Festival del film Locarno: Viele Superlativen; mässig Publikum
Aktualisiert

Festival del film LocarnoViele Superlativen; mässig Publikum

Trotz mitunter kontroversen Filmen hat die oft beschworene neue Ära am Filmfestival Locarno ohne Knalleffekt begonnen.

von
Serge Kuhn

Durchaus neugierig, aber etwas zögerlich scheint sich das Publikum auf das zum ersten Mal von Olivier Père verantwortete Programm einzulassen.

Die Piazza Grande, die 8000 Zuschauer fasst, war an den ersten vier Abenden nie ausverkauft. Am meisten Anklang fanden erwartungsgemäss die etwas konventionelle US-Komödie «Cyrus» (7300 Zuschauer am Samstagabend) und die Dokufiktion «Hugo Koblet - Pédaleur de charme» (6700).

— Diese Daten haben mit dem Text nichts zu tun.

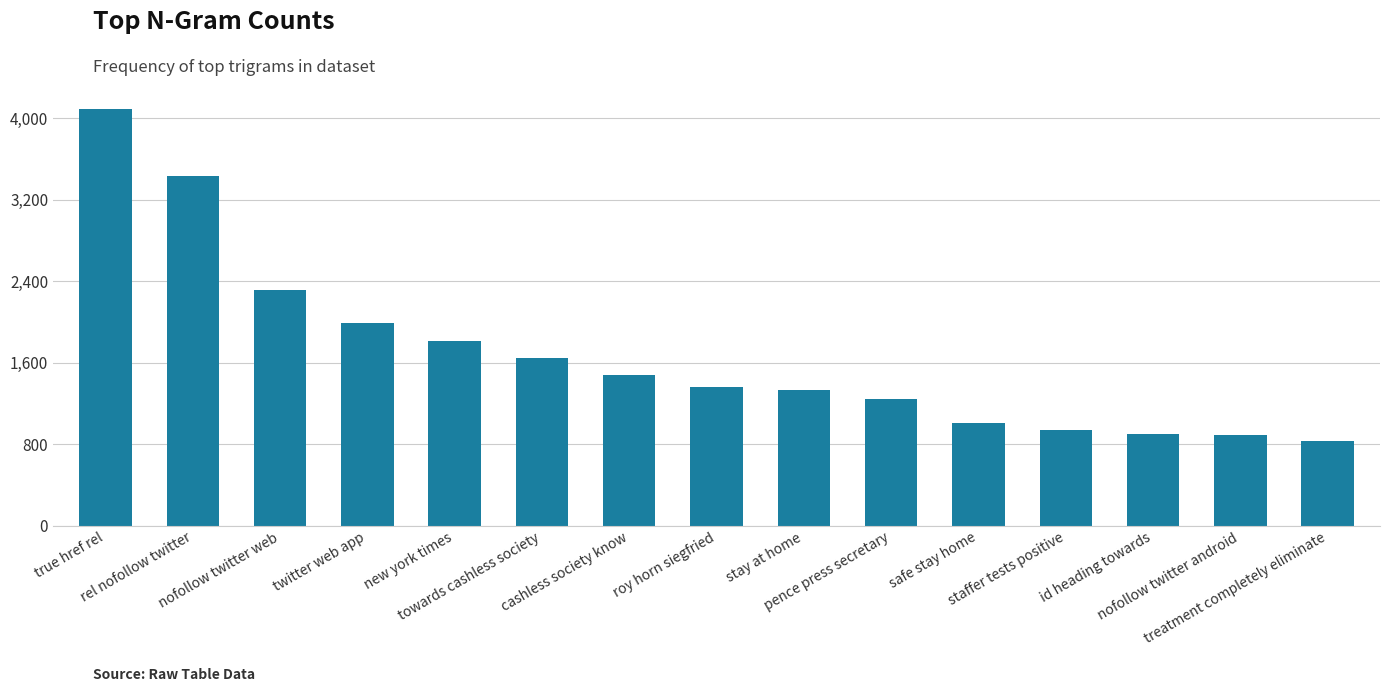

Between staffer tests positive and treatment completely eliminate, which is larger?

staffer tests positive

Dem clever konstruierten Werk von Daniel von Aarburg dürfte auch an den Kinokassen Fortüne beschieden sein. Im internationalen Wettbewerb konnte der Schweizer Beitrag «Songs of Love and Hate» von Katalin Gödrös punkten.

Zersetzendes Begehren prägt faszinierenden Wettbewerb

Der Film der Zürcherin behandelt ein Thema, das in der ersten Festivalhälfte in etlichen Streifen aufgetaucht ist: zersetzendes, verstörendes Begehren. In «Songs of Love and Hate» ist es ein Vater, der mit beunruhigend verändertem Blick seine pubertierende Tochter betrachtet.

Das umgekehrte Szenario liefert «Womb», ein Film der ungarischen Regisseurs Benedek Fliegauf: Hier schläft eine Mutter (Eva Green) mit ihrem Sohn, der eine von einem Labor hergestellte Kopie seines Vaters ist.

Pornostar in Hauptrollen

Sex mit Glücksaussicht bietet auch Christoph Honorés «Homme au bain» wenig. Während Omar in New York fröhlich flirtet, bleibt sein Partner Emmanuel (gespielt vom Pornostar François Sagat) im harten Pariser Vorort Gennevilliers zurück, wo er die Zeit mit arg routinierten Sexspielchen totschlägt.

Der Film mag mit expliziten Szenen einige Zuschauer irritiert haben, für einen Skandal gibt er aber zu wenig her - genausowenig wie «LA.Zombie»: Unter lauter verwirrten Menschen ist die melancholische Kreatur (ebenfalls gespielt von Sagat) fast schon eine Lichtgestalt.

Bei mehreren der bisher in Locarno gezeigten Streifen lassen sich wohl inhaltliche Parallelen festmachen, doch ist der Zugang der Regisseure so verschieden, dass Direktor Père das erste Ziel seiner Amtszeit gewiss erreicht hat: Das 63. Festival del film bietet erfreuliche Vielfalt.

Windmaschine angeworfen

Störend wirken einstweilen vor allem die Superlative, die einem in Locarno beständig um die Ohren fliegen. Von der «internationalsten Stadt der Schweiz» sprach Festivalpräsident Marco Solari in der Eröffnungsrede.

Père übertraf seinen Präsidenten noch, indem er den Wettbewerbsbeitrag «Im Alter von Ellen» als «einen der wichtigsten Filme des Jahrzehnts» bezeichnete und Locarno als «glamourösestes Festival des Planeten».

Zu dieser gewagten Aussage veranlasste ihn die Anwesenheit von Chiara Mastroianni, die in Locarno den Excellence Award entgegennehmen konnte. Zudem ist sie im Wettbewerbsfilm «Homme au bain» zu sehen.

Pères Begeisterung für die französische Schauspielerin ist durchaus verständlich - aber der Superlative ist jetzt genug. Locarno hat sie gar nicht nötig.